About

Hurricane Hunters Association

Aircrews that fly into tropical cyclones to collect weather data are referred to as hurricane hunters, typhoon hunters, or cyclone hunters. The 53rd Weather Reconnaissance Squadron of the United States Air Force Reserve and the Hurricane Hunters of the National Oceanic and Atmospheric Administration are the organizations in the United States that perform these missions. Other Air Force, Navy, and NOAA units have also flown similar missions. These operations are also flown by other organizations, such Government Flying Service Hong Kong.
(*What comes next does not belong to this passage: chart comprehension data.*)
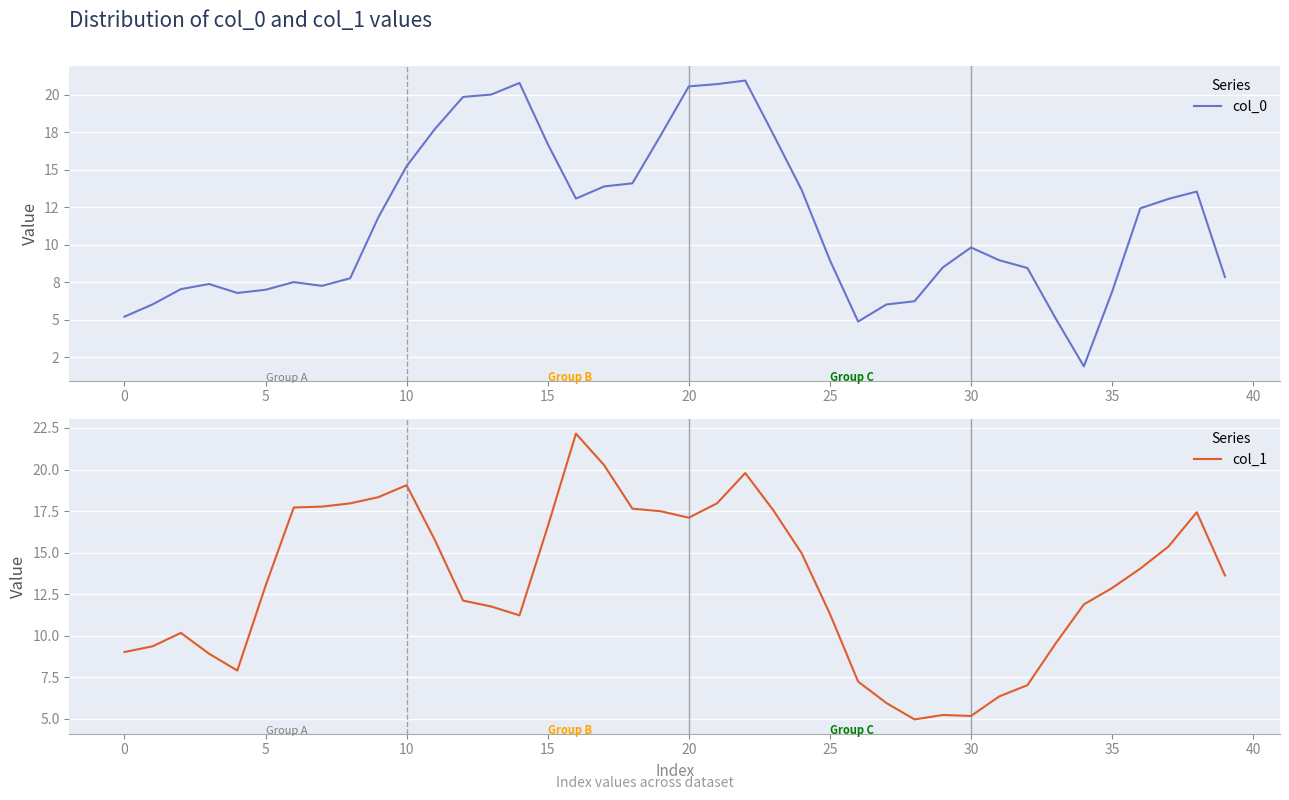

Which series has the largest total across all categories?

col_1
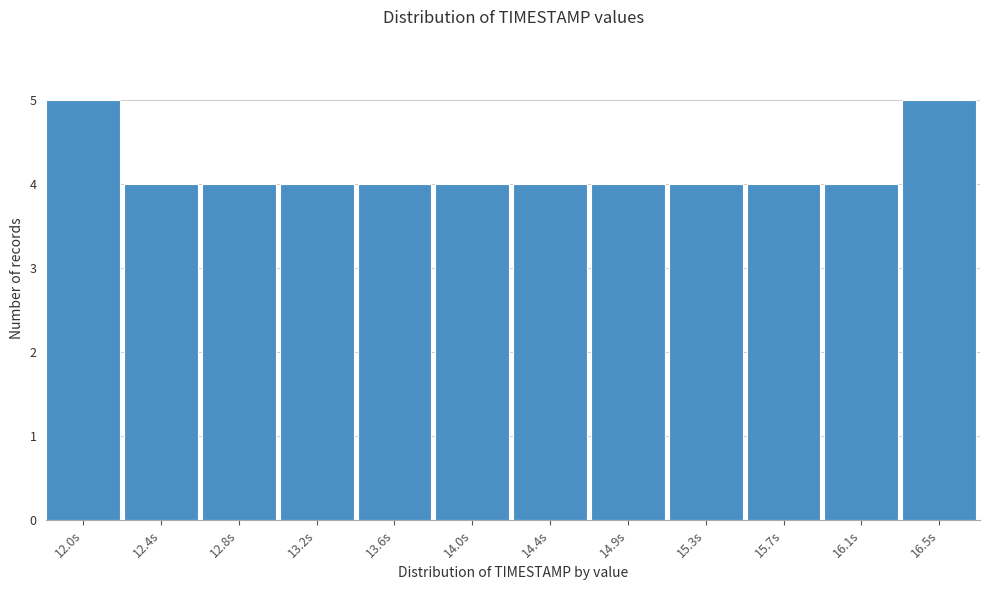

Reading left to right, transcribe all the data shown in this chart.

5	4	4	4	4	4	4	4	4	4	4	5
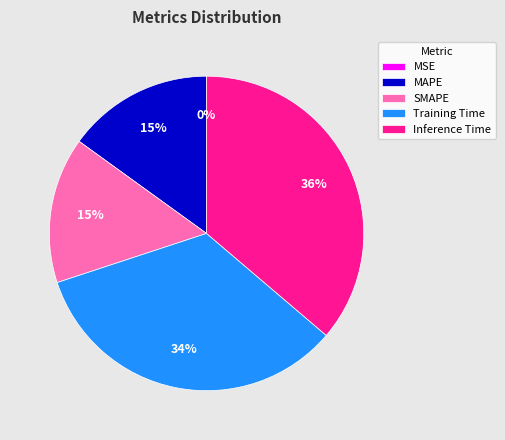

Is it true that MAPE is 15% of the pie?

True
On the basis of a wager, a pilot-trainer took off into a Category 1 hurricane in Galveston, Texas, in 1943, marking the first crewed flight into a hurricane.

Military aircraft used to fly routine weather reconnaissance flights to see the emergence of tropical cyclones in the past, before satellites were used to locate tropical storms. Modern satellites have made it easier for meteorologists to spot cyclones before they develop, but only aircraft can measure a hurricane’s interior barometric pressure and provide precise wind speed data, which are essential for accurately predicting a hurricane’s development and movement.

A Brief History

An instrumented Lockheed U-2 flown in Hurricane Ginny during the 1963 Atlantic hurricane season is one of the types of aircraft that have been used to explore storms. A-20 Havoc, 1944; B-24, 1944–1945; B-17, 1945–1947; B-25, 1946–1947; and B-29, 1946–1947 are some other examples. WB-29, 1951–1956; WB–50, 1956–1963; WB–47, 1963–1969; WC–121N, 1954–1973; WC–130A–H, 1965–2012.

Captain W. L. Farnsworth of the Galveston Commercial Association proposed the notion of airplane surveillance of hurricane storm tracks in the early 1930s. The “storm patrol bill” was supported by the US Weather Bureau and was approved on June 15, 1936, by the US Senate and US House of Representatives.

Surprise Hurricane of 1943

The 1943 Surprise Hurricane in Houston, Texas, was the first deliberate meteorological fly into a hurricane, and it occurred during World War II. It all began with a wager.

At Bryan Field that summer, British pilots were receiving instrument flying training. They started questioning the design of the aircraft when they noticed that the Americans were evacuating their AT-6 Texan trainers in the face of the storm. One of the trainers was flown directly into the storm’s eye by lead instructor Colonel Joe Duckworth. Lt. William Jones-Burdick, the base’s weather officer, took up the navigator’s seat when they safely returned with navigator Lt. Ralph O’Hair, and Duckworth then made another flight into the storm.

This mission demonstrated the feasibility of conducting storm reconnaissance flights, and other flights occasionally followed. The term “Hurricane Hunters” was first used in 1946, and since then, both the Air Force and the Air Force Reserve have used it.

VW-4

In 1974, a VW-4 Squadron Lockheed WP-3A Orion weather reconnaissance aircraft was stationed at its base in NAS Jacksonville, Florida.

The seventh U.S. Navy squadron devoted to weather reconnaissance was VW-4 / WEARECORON FOUR Weather Reconnaissance Squadron Four, also known as the “Hurricane Hunters”. Although they used a variety of aircraft, the WC-121N “Willy Victor” was the model that was most frequently connected with entering the “eye of the storm.” WC-121s were used by the squadron between late 1954 and 1972.[7] VW-4 lost one airplane and its crew to Hurricane Janet’s penetration[8] and another to severe storm damage, but the severely damaged Willy Victor (MH-1) managed to bring her crew home despite never flying again. VW-4 ran the turbine-propeller Lockheed WP-3A Orion between 1973 and 1975.

Hurricane Katrina

The 53rd WRS was based at Keesler Air Force Base, which was damaged after Hurricane Katrina made landfall there on August 29, 2005. The squadron’s personnel and equipment were taking out from Dobbins Air Reserve Base in the Atlanta area. The squadron never missed a mission from the National Hurricane Center despite losses to heavy equipment. Since then, the 53rd has come back to Keesler.